Activity: The listing below must be repeated word for word, without its pictures.
━━━━━━━━━━━━━━━━━━━━━━━━━━━━━━
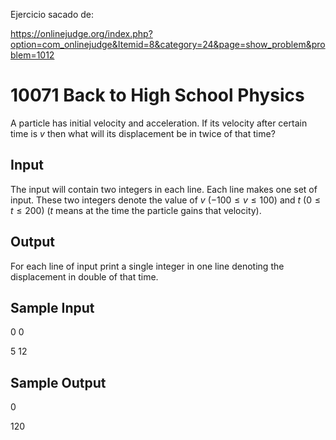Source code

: Ejercicio sacado de:

https://onlinejudge.org/index.php?option=com_onlinejudge&Itemid=8&category=24&page=show_problem&problem=1012


# 10071 Back to High School Physics

A particle has initial velocity and acceleration. If its velocity after certain time is $v$ then what will its displacement be in twice of that time?

## Input

The input will contain two integers in each line. Each line makes one set of input. These two integers denote the value of $v$ $(-100 \leq v \leq 100)$ and $t$ $(0 \leq t \leq 200)$ ($t$ means at the time the particle gains that velocity).

## Output

For each line of input print a single integer in one line denoting the displacement in double of that time. 

## Sample Input

0 0

5 12

## Sample Output

0

120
━━━━━━━━━━━━━━━━━━━━━━━━━━━━━━
Problem solution:
Source code

: Ejercicio sacado de:

https://onlinejudge.org/index.php?option=com_onlinejudge&Itemid=8&category=24&page=show_problem&problem=1012


# 10071 Back to High School Physics

A particle has initial velocity and acceleration. If its velocity after certain time is $v$ then what will its displacement be in twice of that time?

## Input

The input will contain two integers in each line. Each line makes one set of input. These two integers denote the value of $v$ $(-100 \leq v \leq 100)$ and $t$ $(0 \leq t \leq 200)$ ($t$ means at the time the particle gains that velocity).

## Output

For each line of input print a single integer in one line denoting the displacement in double of that time. 

## Sample Input

0 0

5 12

## Sample Output

0

120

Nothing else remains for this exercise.